Task item >>
Go to the line with "left shoulder: (323, 38)" in the entries below and write out every line from there through the line with "right elbow: (86, 105)", exactly and without pictures.

Materials provided >>

★ ★ ★ ★ ★

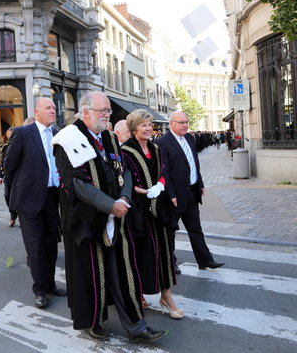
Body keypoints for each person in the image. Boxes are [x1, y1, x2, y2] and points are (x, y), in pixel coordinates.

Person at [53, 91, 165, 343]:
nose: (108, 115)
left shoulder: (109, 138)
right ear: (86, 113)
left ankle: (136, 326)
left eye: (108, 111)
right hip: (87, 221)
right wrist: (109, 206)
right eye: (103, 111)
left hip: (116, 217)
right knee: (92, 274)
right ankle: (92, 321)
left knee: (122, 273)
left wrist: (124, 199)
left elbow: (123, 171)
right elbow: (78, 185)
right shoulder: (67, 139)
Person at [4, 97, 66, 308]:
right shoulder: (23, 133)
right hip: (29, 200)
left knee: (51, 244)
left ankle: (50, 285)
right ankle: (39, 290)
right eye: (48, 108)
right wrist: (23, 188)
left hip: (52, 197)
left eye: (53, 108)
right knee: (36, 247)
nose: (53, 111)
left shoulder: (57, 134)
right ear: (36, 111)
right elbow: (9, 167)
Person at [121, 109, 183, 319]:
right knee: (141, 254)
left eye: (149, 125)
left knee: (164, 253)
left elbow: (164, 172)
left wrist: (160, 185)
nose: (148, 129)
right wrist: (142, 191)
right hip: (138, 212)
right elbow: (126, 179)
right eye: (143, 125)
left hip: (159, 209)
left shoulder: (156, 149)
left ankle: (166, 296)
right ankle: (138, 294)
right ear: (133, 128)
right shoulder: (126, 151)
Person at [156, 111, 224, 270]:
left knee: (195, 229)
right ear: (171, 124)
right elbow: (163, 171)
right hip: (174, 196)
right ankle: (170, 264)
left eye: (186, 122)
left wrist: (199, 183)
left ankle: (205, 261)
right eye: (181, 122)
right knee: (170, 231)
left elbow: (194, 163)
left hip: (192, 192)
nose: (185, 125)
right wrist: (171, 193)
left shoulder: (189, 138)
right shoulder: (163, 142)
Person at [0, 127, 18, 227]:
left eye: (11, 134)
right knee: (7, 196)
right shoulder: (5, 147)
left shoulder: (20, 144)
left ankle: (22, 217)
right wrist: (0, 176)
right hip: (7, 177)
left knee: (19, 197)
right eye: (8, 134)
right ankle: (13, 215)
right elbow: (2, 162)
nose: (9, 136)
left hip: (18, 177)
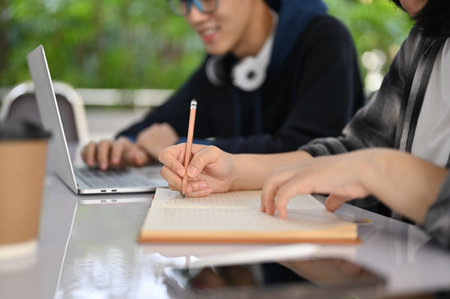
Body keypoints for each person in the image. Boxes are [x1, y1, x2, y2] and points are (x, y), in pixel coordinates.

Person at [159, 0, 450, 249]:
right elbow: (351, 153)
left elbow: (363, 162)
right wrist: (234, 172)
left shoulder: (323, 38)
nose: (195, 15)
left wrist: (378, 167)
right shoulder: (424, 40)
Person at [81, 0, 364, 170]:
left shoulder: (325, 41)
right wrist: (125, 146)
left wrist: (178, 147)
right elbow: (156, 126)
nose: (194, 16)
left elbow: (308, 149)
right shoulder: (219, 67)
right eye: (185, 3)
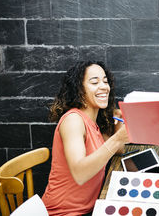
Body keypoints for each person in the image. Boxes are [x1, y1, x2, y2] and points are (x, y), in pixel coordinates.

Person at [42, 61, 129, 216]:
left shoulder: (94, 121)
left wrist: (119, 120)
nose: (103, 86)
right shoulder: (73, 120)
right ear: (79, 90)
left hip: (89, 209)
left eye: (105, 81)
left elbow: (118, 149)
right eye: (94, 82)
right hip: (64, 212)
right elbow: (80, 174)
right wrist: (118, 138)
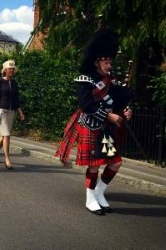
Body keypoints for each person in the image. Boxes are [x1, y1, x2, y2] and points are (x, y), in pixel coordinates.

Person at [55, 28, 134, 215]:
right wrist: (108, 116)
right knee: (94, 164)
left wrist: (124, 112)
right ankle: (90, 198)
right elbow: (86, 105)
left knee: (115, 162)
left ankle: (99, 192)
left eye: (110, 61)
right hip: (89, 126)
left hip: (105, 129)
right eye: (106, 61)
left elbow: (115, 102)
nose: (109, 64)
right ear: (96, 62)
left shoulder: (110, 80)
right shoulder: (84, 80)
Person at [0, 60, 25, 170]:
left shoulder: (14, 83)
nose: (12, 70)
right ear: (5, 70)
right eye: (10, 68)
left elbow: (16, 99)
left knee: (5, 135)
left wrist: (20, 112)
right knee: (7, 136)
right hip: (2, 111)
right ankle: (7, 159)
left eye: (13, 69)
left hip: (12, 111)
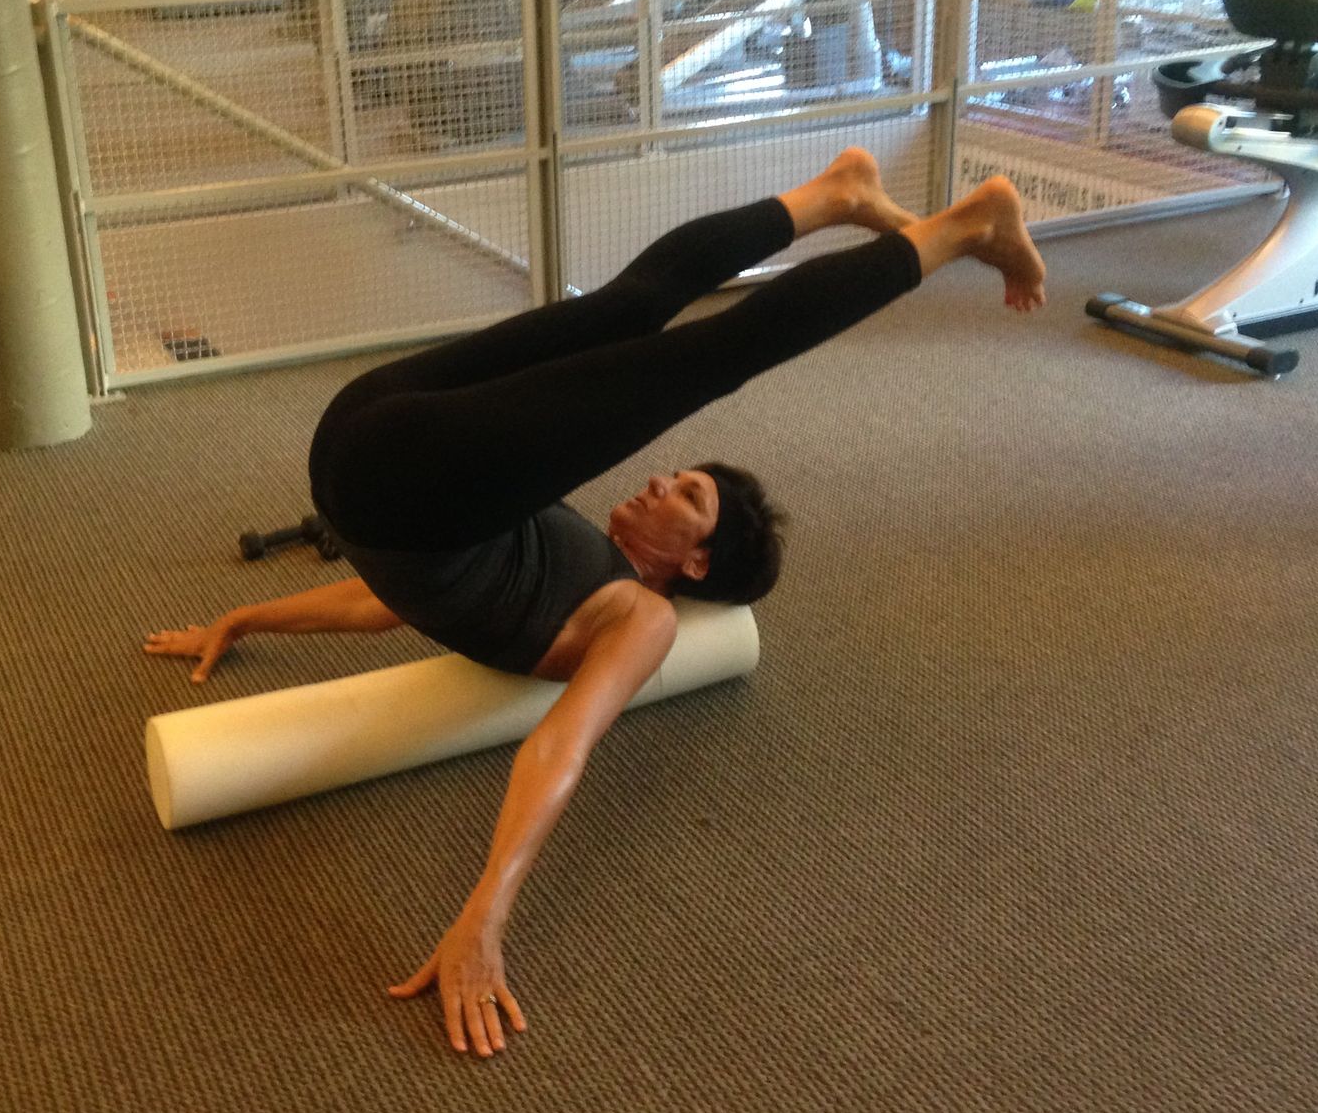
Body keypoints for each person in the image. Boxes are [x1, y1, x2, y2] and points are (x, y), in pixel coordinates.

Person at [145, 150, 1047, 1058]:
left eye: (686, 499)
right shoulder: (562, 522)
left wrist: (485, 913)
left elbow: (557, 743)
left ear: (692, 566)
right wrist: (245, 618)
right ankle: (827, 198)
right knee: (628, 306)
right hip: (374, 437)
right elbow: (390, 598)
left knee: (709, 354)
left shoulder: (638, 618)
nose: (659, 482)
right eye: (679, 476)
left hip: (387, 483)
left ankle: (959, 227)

★ ★ ★ ★ ★

Response >>
left shoulder: (323, 38)
nose: (195, 15)
left wrist: (378, 167)
right shoulder: (424, 40)
Person at [81, 0, 364, 170]:
left shoulder: (325, 41)
right wrist: (125, 146)
left wrist: (178, 147)
right elbow: (156, 126)
nose: (194, 16)
left elbow: (308, 149)
right shoulder: (219, 67)
right eye: (185, 3)
Body keypoints for each person in the image. Boxes are [x1, y1, x2, y2] and points are (x, y), in pixel coordinates.

Person at [42, 61, 129, 216]:
left shoulder: (94, 121)
left wrist: (119, 120)
nose: (103, 86)
right shoulder: (73, 120)
right ear: (79, 90)
left hip: (89, 209)
left eye: (105, 81)
left elbow: (118, 149)
right eye: (94, 82)
right hip: (64, 212)
right elbow: (80, 174)
right wrist: (118, 138)
Body keypoints for each person in the image. Boxes are [x1, y1, x2, y2] and points are (x, y), in pixel coordinates.

Person at [55, 28, 134, 215]:
right wrist: (108, 116)
right knee: (94, 164)
left wrist: (124, 112)
right ankle: (90, 198)
right elbow: (86, 105)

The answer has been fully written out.